- _Text under study_:
-=-=-

Inside the Post, there are those who feel that the focus on Bezos is misguided. While Bezos approves the budget, Post executives, like editor Marty Baron and publisher Fred Ryan, are the ones who determine how that money should be spent. Bezos is not directly involved in contract negotiations, which are led by general counsel Jay Kennedy on the management side. (They resume on Friday.) The extent to which Bezos is engaged with the discussions is unclear. (The Post’s communications department declined to comment for this story, as did Bezos’s main Amazon rep.) Some Post employees would also point out that even though the company is owned by the leader of the 1 percent, it is nonetheless a business whose goal is to be profitable. Baron’s position on this is no secret. “I like that Jeff Bezos doesn’t treat us like a charity,” he said at a media conference last week, “because if he ever got tired of his charity, we’d be in big trouble.” (Baron also declined to comment.)

At the same time, it’s hard to ignore the fact that Bezos’s other company—the one that accounts for the vast majority of his $141 billion net worth—has been criticized for its unfriendliness to unions and allegations of questionable employee treatment, including a damaging New York Times exposé three years ago that portrayed Amazon as pushing even its white-collar workers to the brink. Freddie Kunkle, a veteran staff writer who serves as co-chair of the Post’s bargaining unit, told me he couldn’t help feeling as if the management position was “more driven by ideology than a financial ledger.” The Grahams, Kunkle noted in fairness, “were also pretty tough bargainers. They were not pushovers either. But they were perhaps a bit more paternalistic. When they sold this company, they knew how important the idea was that you might not get paid a whole lot as a journalist, but you don’t have to eat cat food when you retire either.”

Indeed, retirement benefits are one of the main sticking points in the current showdown. When Bezos bought the Post in 2013, the Guild contract that was up for renewal at the time was simply extended for a year. During the Guild’s first bargaining session of the Bezos era in 2015, the traditional pension plan was frozen, ruffling feathers and setting the stage for the current conflict. “The current retirement plans, including a 1 percent match on our 401(k), suggest that you place little value in your employees’ future financial security,” reads the letter to Bezos, which likewise bemoans a proposed $10-a-week pay increase (“shocking from someone who believes democracy dies in darkness”), as well as policies relating to layoffs and severance. Guild members also want a guaranteed yearly cost-of-living increase, as opposed to raises that are based wholly on merit. “I think it’s pretty scary that the cost of living isn’t baked into the pie,” one Guild member told me. (Base salaries for Guild members, to put it in context, are in the general range of around $30,000 for, say, delivery drivers, editorial assistants, and entry-level ad sales reps, to around $56,000 for reporters and anywhere between $90,000 and $150,000 for top-shelf editorial hires; the median salary for all Post employees is $82,000, according to the Guild.)

None of this is particularly noteworthy in the sense that these sorts of battles are a recurring theme at the big U.S. newspaper companies, including the Times and The Wall Street Journal. But the Bezos factor is what makes this one particularly interesting—and particularly fraught. “People’s feelings are just very complicated,” said Kunkle. “It’s fantastic to be at this place because it’s on this upward trajectory, but we also want the people who work here to have good benefits and good pay. We’re thrilled the Post is once again prospering, but we want to make sure everyone is sharing in that.”

-=-=-

- _Stored items_:
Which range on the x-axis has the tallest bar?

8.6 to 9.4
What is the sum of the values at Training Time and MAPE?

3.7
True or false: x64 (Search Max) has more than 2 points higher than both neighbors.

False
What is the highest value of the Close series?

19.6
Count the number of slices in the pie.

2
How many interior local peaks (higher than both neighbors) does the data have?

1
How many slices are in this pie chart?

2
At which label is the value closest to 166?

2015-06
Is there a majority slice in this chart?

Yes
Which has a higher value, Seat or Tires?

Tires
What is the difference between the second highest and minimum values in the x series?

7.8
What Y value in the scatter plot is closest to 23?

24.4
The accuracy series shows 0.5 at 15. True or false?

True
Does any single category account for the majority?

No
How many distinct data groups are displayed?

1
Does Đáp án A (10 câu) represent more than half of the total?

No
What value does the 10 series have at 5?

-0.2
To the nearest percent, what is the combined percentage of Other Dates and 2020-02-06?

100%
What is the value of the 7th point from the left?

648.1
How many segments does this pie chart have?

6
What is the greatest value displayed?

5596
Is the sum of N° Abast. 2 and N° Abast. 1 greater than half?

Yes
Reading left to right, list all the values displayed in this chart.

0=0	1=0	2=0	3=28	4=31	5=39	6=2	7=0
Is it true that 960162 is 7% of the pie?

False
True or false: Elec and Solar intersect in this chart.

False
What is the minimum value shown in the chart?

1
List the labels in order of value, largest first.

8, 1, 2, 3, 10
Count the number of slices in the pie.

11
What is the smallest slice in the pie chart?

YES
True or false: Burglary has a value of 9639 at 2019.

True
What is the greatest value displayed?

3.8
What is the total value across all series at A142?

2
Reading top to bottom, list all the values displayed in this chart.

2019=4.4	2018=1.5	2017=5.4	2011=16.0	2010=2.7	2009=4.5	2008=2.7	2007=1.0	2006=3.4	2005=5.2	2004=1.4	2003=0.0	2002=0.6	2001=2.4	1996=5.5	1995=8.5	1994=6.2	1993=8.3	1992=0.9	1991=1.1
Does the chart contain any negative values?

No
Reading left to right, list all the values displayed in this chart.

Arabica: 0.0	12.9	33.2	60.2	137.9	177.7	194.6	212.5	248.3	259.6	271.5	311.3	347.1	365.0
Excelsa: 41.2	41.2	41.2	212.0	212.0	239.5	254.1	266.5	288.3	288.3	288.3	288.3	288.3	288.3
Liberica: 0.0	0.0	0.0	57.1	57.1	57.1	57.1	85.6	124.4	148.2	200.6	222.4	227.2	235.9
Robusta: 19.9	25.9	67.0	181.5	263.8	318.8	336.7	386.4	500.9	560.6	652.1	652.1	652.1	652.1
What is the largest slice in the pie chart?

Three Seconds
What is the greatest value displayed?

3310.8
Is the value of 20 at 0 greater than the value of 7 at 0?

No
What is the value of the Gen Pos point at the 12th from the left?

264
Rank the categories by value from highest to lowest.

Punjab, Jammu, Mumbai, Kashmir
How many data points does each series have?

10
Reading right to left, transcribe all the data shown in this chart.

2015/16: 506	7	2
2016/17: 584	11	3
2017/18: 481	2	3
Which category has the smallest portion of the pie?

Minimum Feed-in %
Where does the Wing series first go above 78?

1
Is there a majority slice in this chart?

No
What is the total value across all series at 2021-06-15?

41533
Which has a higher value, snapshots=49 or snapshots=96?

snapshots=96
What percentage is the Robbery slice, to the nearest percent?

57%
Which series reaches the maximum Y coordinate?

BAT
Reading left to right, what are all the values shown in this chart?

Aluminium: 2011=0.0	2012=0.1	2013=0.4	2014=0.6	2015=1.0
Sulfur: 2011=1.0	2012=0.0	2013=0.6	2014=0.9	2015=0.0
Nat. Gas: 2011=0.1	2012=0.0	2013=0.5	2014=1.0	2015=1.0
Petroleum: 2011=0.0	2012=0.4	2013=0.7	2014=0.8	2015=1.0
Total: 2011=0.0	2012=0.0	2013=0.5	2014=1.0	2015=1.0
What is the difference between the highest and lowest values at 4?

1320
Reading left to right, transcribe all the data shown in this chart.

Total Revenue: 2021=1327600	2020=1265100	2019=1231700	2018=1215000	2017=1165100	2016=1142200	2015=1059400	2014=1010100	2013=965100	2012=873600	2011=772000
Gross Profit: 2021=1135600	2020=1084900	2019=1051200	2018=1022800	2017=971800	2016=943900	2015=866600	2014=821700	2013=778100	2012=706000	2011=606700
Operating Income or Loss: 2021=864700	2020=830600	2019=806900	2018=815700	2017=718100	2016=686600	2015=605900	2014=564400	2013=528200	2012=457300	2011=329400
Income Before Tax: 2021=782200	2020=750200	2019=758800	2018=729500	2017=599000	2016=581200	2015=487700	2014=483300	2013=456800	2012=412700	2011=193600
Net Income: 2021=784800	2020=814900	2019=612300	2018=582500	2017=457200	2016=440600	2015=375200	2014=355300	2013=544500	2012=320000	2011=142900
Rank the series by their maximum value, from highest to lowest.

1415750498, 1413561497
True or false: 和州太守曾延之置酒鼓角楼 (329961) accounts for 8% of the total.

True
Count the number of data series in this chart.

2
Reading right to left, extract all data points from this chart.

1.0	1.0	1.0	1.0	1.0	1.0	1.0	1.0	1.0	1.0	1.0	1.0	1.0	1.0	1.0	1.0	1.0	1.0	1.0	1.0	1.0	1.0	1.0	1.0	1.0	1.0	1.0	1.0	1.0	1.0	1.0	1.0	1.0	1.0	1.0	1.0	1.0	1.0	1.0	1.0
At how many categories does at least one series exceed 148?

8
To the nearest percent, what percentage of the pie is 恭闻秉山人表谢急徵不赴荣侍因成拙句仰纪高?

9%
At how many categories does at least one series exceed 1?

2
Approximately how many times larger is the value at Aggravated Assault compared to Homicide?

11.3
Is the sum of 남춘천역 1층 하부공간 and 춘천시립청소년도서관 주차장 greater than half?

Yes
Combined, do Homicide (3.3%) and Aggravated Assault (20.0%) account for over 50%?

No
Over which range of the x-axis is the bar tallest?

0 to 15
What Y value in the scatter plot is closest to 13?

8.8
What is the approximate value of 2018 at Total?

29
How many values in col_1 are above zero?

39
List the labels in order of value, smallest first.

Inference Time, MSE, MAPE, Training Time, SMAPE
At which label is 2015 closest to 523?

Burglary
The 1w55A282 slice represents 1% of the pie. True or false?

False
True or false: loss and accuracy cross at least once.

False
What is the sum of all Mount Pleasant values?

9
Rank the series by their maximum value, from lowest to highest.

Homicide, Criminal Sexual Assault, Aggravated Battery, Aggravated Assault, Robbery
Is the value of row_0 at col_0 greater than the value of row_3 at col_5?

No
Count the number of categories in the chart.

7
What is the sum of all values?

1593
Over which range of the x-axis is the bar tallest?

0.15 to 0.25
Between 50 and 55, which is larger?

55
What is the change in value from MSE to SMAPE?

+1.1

-=-=-

- _Required actions_:
#1 In the article on the Post's contract talks, who leads the negotiations on the management side?
#2 Rewrite part of the records as a JSON list of strings, one per line with blank lines omitted. Begin at the line that has "Homicide, Criminal Sexual" and continue through the end of the records.
The text and the records were taken from unrelated sources.

- _Written responses_:
#1 General counsel Jay Kennedy leads them.

#2
[
  "Homicide, Criminal Sexual Assault, Aggravated Battery, Aggravated Assault, Robbery",
  "Is the value of row_0 at col_0 greater than the value of row_3 at col_5?",
  "No",
  "Count the number of categories in the chart.",
  "7",
  "What is the sum of all values?",
  "1593",
  "Over which range of the x-axis is the bar tallest?",
  "0.15 to 0.25",
  "Between 50 and 55, which is larger?",
  "55",
  "What is the change in value from MSE to SMAPE?",
  "+1.1"
]